Hera is due to set out from Earth in 2025, but only if funding can be secured © NASA
Hera is due to set out from Earth in 2025, but only if funding can be secured © NASA

In other words, Hera completes DART by making the mission a precise deflection test that can be widely applied to any incoming object we detect in this size range. But there is a big hurdle for the mission to cross: funding.

NASA’s DART is fully funded. It’s being built and will launch in two years’ time. Hera needs €140m (£128m approx) from European science ministers this November to be built, and then an additional €160m (£146m approx) in three years’ time to be launched and operated. The funding is not guaranteed. A previous version of the mission was rejected in 2016.

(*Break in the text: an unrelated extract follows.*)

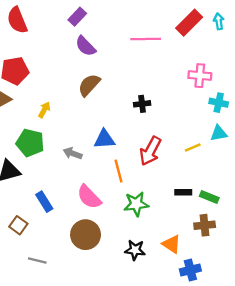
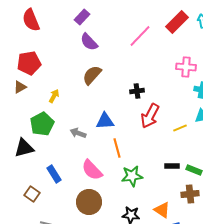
pink line: (146, 39) -> (140, 36), turned -45
green pentagon: (30, 143) -> (42, 124), turned 30
red arrow: (150, 151) -> (150, 116), moved

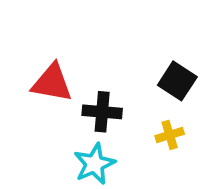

For Carnelli, who has been studying asteroid deflection tests at ESA since the early 2000s, this is something of a do-or-die moment. “In 2003-4, asteroid deflection was still quite fictional in terms of asteroid deflection techniques,” he says.

“I still remember when people were proposing to paint asteroids, or attach them to solar sails, or to anchor some ion propulsion systems. All of this has disappeared. There is a very well-established planetary defence community now. And as a community, we know what we want. We just need to get it done.”

Because in real life, we won’t have Bruce Willis to save us.